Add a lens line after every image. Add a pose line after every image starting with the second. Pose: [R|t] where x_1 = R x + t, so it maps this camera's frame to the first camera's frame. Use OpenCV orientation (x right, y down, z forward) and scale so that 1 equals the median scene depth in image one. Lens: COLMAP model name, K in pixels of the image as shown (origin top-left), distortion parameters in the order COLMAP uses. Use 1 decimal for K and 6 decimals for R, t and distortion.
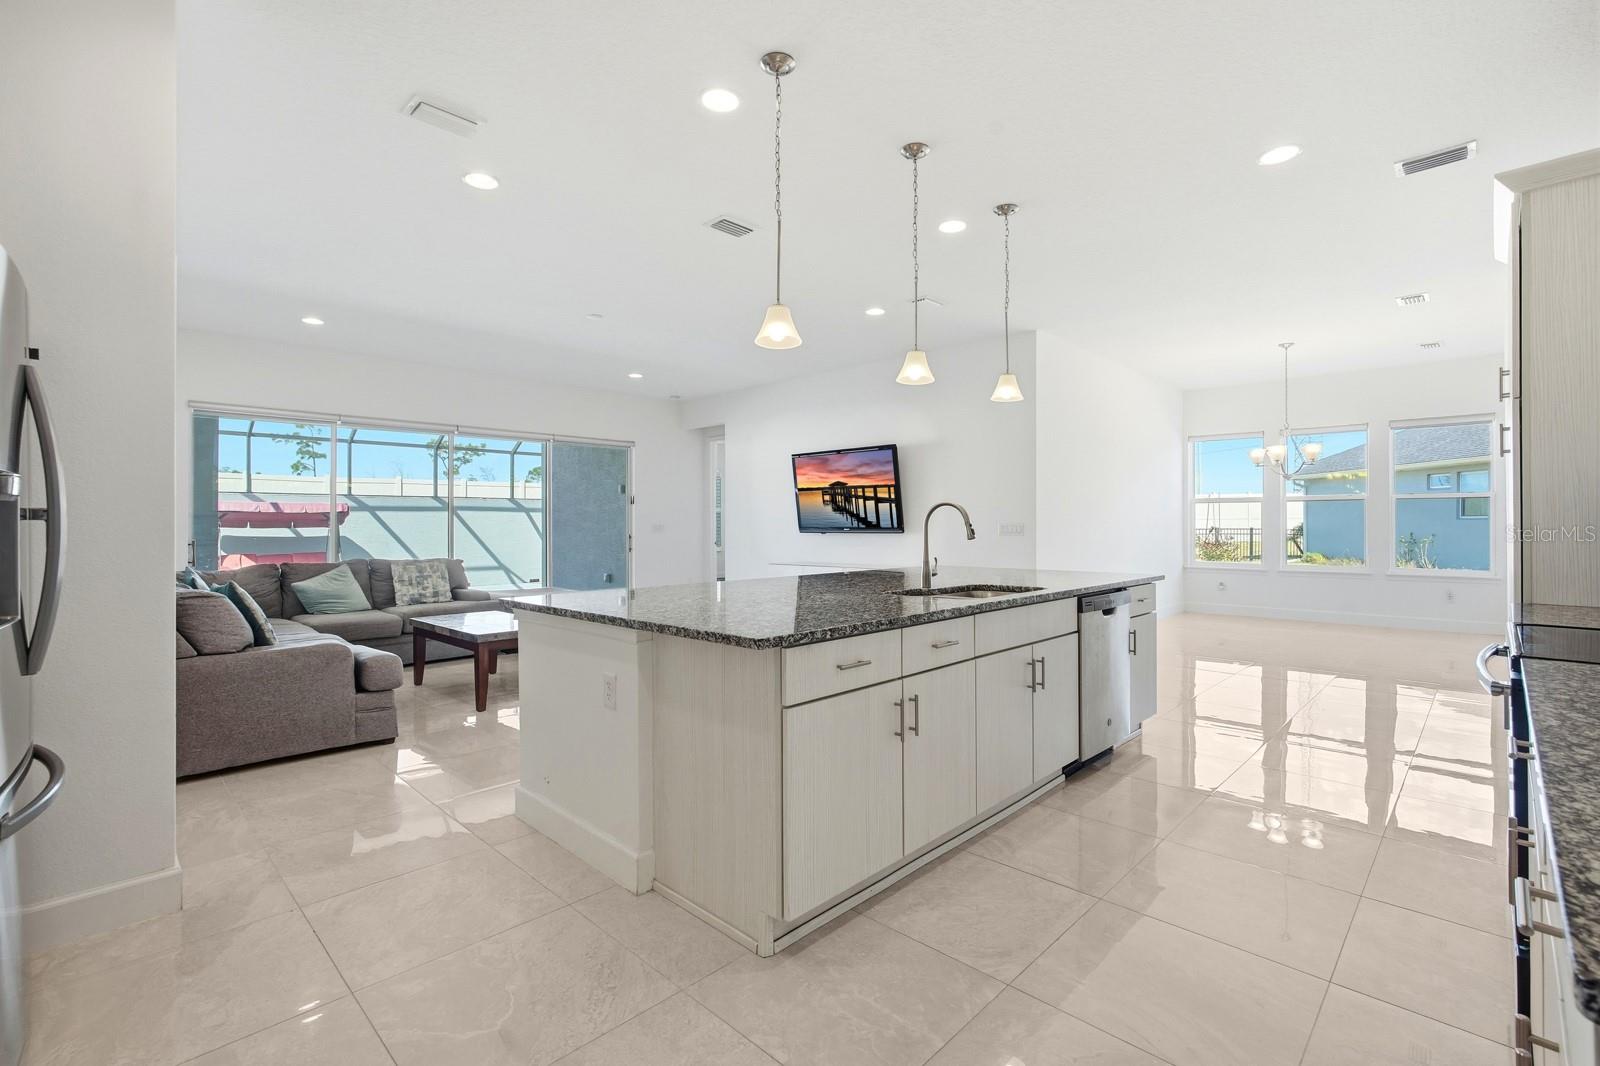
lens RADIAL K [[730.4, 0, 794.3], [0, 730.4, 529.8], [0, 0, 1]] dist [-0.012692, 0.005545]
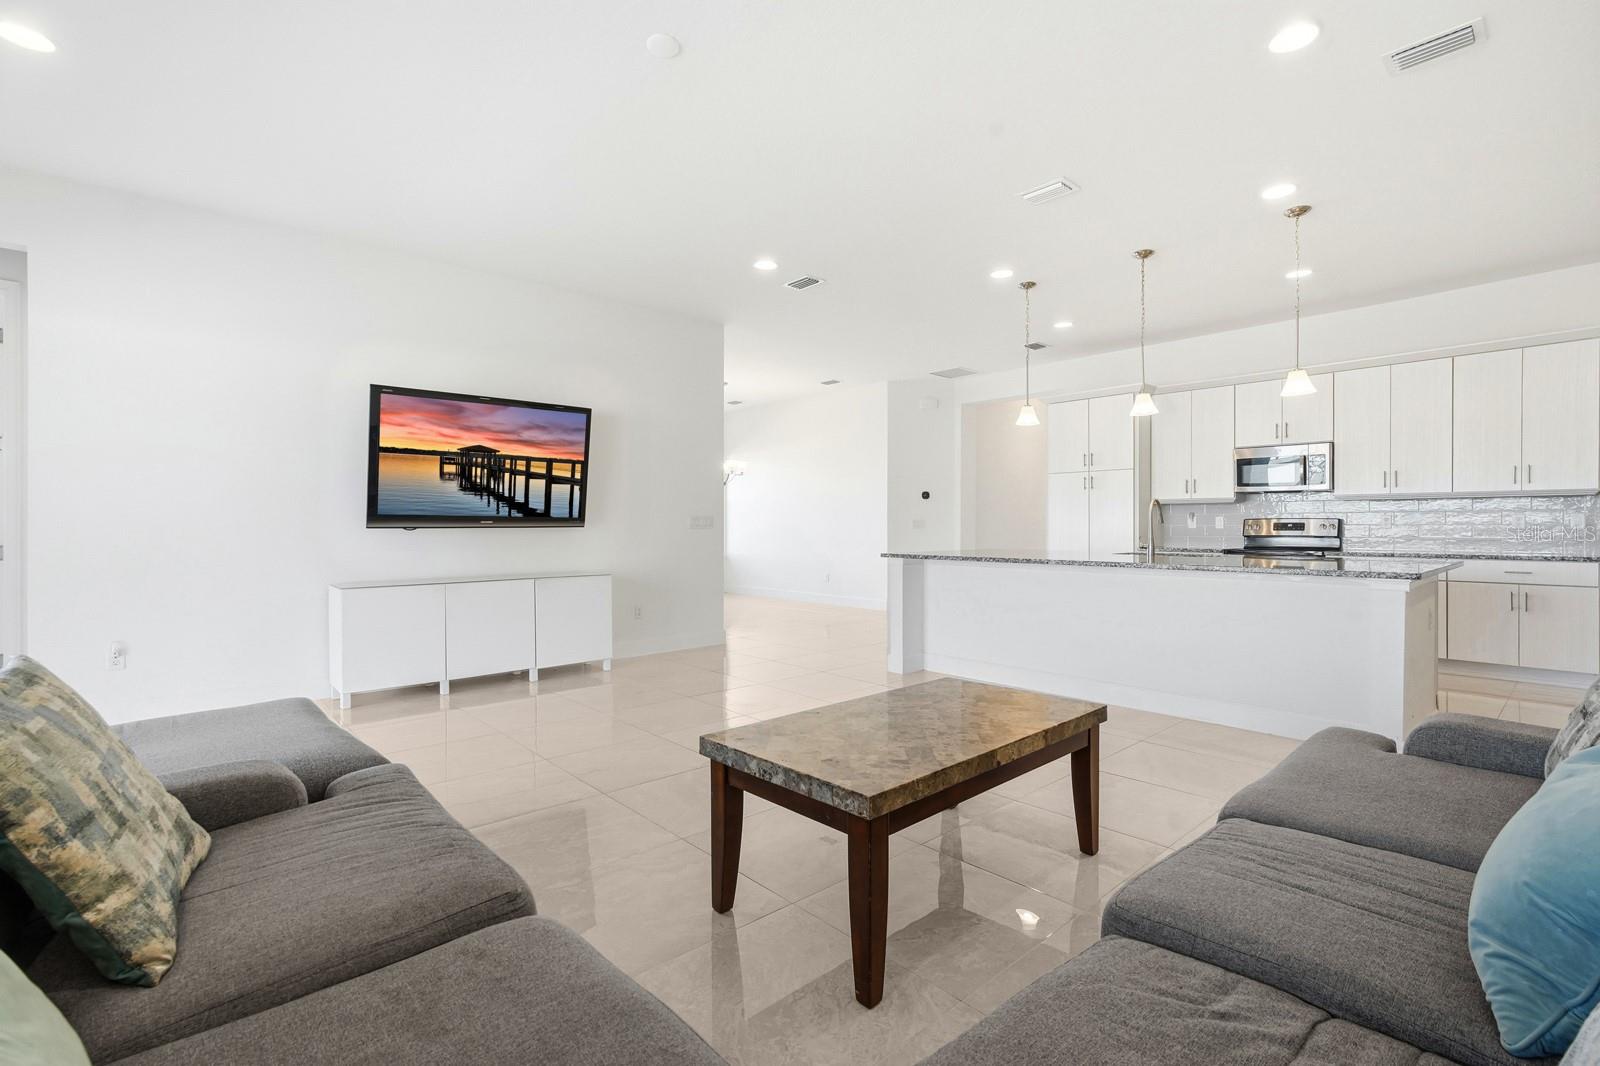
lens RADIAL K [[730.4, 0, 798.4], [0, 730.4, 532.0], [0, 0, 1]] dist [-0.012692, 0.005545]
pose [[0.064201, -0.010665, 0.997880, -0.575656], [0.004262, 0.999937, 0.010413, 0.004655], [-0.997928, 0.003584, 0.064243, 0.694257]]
---
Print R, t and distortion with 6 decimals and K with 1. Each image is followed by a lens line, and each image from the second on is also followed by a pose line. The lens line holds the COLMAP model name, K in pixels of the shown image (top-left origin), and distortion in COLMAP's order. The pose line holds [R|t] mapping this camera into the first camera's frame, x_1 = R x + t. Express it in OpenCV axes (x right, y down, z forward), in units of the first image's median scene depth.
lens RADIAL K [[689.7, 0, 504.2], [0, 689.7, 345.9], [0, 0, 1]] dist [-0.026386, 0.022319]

- **The problem**: Format the lines from the one containing "Add a lens line" through the one containing "529.8], [0, 0, 1]] dist [-0.012692, 0.005545]" as a JSON list of strings, one per line, skipping blank lines. Leave the pictures out.

- **Task result**:
[
  "Add a lens line after every image. Add a pose line after every image starting with the second. Pose: [R|t] where x_1 = R x + t, so it maps this camera's frame to the first camera's frame. Use OpenCV orientation (x right, y down, z forward) and scale so that 1 equals the median scene depth in image one. Lens: COLMAP model name, K in pixels of the image as shown (origin top-left), distortion parameters in the order COLMAP uses. Use 1 decimal for K and 6 decimals for R, t and distortion.",
  "lens RADIAL K [[730.4, 0, 794.3], [0, 730.4, 529.8], [0, 0, 1]] dist [-0.012692, 0.005545]"
]